Statement by Deputy Permanent Representative Anna Evstigneeva at UNSC briefing on the situation in the Central African Republic
We thank SRSG Rugwabiza for the briefing. We welcome Minister of Foreign Affairs of the Central African Republic Sylvie Baïpo Témon, and the Permanent Representative of Rwanda to this meeting.
By our assessments, the situation in the Central African Republic remains relatively stable and under control of the governmental forces. Efforts are being undertaken to promote state presence in the country, strengthen administrative bodies, reform the security sector, implement a program for demobilization, disarmament, and reintegration of former combatants, boost the judicial system, and prepare for the local elections.
At the same time, in certain regions of the country, governmental troops still have to confront a number of illegal armed formations. We are convinced that bloodshed must stop and militia leaders must reject violent methods and embark on a robust dialogue with Bangui, because there is no alternative to the political and diplomatic settlement in the CAR.
We regard full-fledged implementation of the Khartoum Agreement and the Luanda roadmap as the prerequisites for achieving stability in the country. We underscore that against all odds, the authorities of the CAR are ready for an inclusive dialogue aimed at overcoming the security problems. The relevant meeting that was held in Bangui in September confirms this fact.
We also note that the Coordination Mechanism that was established upon the initiative of the CAR government keeps working.

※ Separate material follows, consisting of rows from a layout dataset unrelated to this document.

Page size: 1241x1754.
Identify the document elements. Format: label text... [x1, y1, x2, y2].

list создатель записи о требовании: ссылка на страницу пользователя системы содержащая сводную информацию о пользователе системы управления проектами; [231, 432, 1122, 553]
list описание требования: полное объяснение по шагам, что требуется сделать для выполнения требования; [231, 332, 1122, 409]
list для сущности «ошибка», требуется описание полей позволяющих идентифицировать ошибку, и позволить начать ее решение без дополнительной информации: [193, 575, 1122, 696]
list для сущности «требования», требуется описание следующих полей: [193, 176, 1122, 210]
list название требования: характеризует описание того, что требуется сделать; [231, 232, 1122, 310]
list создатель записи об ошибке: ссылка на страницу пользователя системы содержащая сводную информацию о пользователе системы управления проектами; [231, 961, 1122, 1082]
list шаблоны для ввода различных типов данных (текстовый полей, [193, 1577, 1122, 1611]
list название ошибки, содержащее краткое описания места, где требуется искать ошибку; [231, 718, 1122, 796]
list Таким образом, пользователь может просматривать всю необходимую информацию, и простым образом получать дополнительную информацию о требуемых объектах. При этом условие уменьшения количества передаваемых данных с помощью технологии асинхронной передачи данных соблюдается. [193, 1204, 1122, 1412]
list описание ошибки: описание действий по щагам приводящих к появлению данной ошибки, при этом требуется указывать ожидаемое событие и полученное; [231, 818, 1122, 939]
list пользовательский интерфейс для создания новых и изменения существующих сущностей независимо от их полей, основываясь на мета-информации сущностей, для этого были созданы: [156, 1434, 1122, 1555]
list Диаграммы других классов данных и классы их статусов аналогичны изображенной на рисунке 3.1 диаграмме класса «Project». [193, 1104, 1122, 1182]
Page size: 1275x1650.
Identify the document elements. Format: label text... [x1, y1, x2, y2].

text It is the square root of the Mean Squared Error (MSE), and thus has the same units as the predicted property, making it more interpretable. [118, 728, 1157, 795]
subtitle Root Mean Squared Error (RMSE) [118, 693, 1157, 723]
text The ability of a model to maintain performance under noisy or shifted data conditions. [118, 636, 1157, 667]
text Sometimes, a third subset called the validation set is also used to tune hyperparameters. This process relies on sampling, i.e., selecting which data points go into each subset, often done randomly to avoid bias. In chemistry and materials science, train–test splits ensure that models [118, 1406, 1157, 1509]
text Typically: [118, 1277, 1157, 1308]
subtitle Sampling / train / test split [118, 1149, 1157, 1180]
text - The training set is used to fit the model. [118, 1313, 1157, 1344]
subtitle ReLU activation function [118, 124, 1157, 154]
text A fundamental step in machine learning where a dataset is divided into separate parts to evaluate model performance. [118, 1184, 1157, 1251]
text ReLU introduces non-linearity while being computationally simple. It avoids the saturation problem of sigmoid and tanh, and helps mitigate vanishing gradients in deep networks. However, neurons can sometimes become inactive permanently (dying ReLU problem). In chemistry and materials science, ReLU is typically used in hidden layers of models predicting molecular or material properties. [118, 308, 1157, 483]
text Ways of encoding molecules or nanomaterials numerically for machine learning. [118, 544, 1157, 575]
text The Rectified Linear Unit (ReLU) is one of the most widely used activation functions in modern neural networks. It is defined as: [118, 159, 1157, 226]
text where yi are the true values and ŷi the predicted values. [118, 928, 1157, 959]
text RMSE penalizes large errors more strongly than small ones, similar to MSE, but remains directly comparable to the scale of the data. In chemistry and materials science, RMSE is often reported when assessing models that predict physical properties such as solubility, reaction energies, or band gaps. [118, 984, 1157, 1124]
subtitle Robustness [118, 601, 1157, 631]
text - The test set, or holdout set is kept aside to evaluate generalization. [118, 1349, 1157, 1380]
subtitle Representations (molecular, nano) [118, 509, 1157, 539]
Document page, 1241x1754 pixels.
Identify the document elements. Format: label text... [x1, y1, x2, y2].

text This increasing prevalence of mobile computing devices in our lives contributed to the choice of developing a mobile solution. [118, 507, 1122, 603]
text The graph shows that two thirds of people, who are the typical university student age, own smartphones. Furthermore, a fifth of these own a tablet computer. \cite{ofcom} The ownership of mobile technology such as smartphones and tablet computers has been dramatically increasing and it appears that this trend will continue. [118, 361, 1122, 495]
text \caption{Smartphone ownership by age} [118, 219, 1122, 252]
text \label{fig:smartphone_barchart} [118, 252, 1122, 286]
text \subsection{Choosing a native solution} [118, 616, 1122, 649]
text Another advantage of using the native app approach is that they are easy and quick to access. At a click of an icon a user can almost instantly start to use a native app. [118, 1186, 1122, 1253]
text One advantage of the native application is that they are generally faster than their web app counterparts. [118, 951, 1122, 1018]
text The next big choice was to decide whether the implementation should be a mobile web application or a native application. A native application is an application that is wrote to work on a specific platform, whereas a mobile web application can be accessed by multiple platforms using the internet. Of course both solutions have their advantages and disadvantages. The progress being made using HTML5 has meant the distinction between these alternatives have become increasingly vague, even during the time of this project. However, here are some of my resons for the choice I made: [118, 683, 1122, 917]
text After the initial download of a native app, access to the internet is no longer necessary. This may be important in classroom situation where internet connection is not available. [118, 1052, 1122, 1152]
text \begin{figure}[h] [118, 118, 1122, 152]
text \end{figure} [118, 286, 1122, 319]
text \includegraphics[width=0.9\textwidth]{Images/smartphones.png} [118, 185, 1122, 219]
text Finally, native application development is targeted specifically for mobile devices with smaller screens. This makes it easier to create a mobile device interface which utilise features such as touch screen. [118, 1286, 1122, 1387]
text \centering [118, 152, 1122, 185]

This mechanism, where the UN also takes part, allows to monitor the progress at the political track and coordinate the efforts of Bangui and the global community.
We welcome the active involvement of the International Conference on the Great Lakes Region (ICGLR) and the Economic Community of Central African States (CEEAC) in promoting the political settlement in the CAR, as well as the important role of the African Union in this process.
We welcome the work of the UN Multidimensional Integrated Stabilization Mission in the CAR (MINUSCA), which is a key factor of ensuring security in the country, one of the major elements of the efforts to counter the illegal armed formations and protect civilians. We are convinced that MINUSCA can implement its mandate completely only if it maintains a trust-based dialogue and has mutual understanding with host authorities. We thank the military from all troop-contributing states who risk their lives daily while performing their duties. We extend our condolences to the government of Bangladesh, as well as friends and families of the Bangladeshi peacekeepers who perished on 3 October.
Lasting stabilization and progressive development of the political process are not possible unless CAR receives effective support in capacity-building of national armed forces and law enforcement. They bear the main responsibility for protecting their homeland and its civilian population. We provide support and assistance to Bangui at this track.
Sanctions regime that is effective for Bangui needs to be further adapted. We believe that the arms embargo needs to be completely lifted. African representatives stick to the same opinion – I mean the African troika in the Security Council, as well as the African Union, and the ICGLR. Representatives of the CAR also underscore this on numerous occasions.
In conclusion, we would like to comment on what some our colleagues said today regarding Russia-CAR interaction.
Our position on that matter is well-known. We repeatedly elaborated on it at Security Council meetings. Russia has sent military instructors to the CAR upon request of the host government, of which UNSC Committee 2127 was notified accordingly. This cooperation yields considerable results in terms of training of Central African armed forces and stabilizing the situation in the country.
As for the choice of partnerships and alliances in any area, this remains the sovereign prerogative of national authorities, and same can be said about investigating the violations of human rights and IHL norms.
As a diplomat, I understand French national interests in Africa and the emotions that make French representatives say things that they said today. What I do not understand is what France is trying to achieve by endlessly repeating this misinformation, which sounds ever more contemptuous once we recall the history of France’s involvement in the region, and charges pressed for crimes committed by the French armed forces, i.a. in the Central African Republic. Africa does know and remember this. One thing I can say for sure – these claims, though repeated by a certain group of states in the Council, do not add to stabilization in the CAR.